Reproduce exactly the lines below from the one containing "150 145 107.34" through the one containing "106 241 44.29", including both, and nothing else.

Start of Records for processing

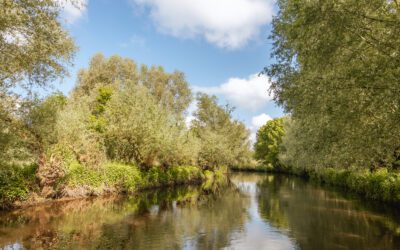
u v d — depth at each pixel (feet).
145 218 61.52
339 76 35.04
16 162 62.59
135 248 41.32
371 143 37.32
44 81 53.11
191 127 218.79
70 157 80.64
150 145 107.34
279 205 82.02
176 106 231.30
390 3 34.42
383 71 31.12
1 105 53.83
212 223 58.44
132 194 98.53
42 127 64.80
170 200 89.30
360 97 34.76
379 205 81.35
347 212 71.00
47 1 44.01
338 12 31.86
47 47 45.37
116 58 219.61
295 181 172.45
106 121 115.65
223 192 114.21
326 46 33.94
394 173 81.46
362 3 31.50
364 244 44.70
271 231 52.54
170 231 51.37
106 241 44.29
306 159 90.58
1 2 37.24
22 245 41.04
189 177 150.82
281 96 54.75
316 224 58.23
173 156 129.90
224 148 193.77
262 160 299.79
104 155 94.02
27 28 42.96
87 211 66.69
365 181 97.71
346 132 40.04
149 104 112.47
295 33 41.06
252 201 89.56
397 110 32.73
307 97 41.14
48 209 66.80
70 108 93.56
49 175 71.61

End of Records for processing

> Solved exercise
150 145 107.34
279 205 82.02
176 106 231.30
390 3 34.42
383 71 31.12
1 105 53.83
212 223 58.44
132 194 98.53
42 127 64.80
170 200 89.30
360 97 34.76
379 205 81.35
347 212 71.00
47 1 44.01
338 12 31.86
47 47 45.37
116 58 219.61
295 181 172.45
106 121 115.65
223 192 114.21
326 46 33.94
394 173 81.46
362 3 31.50
364 244 44.70
271 231 52.54
170 231 51.37
106 241 44.29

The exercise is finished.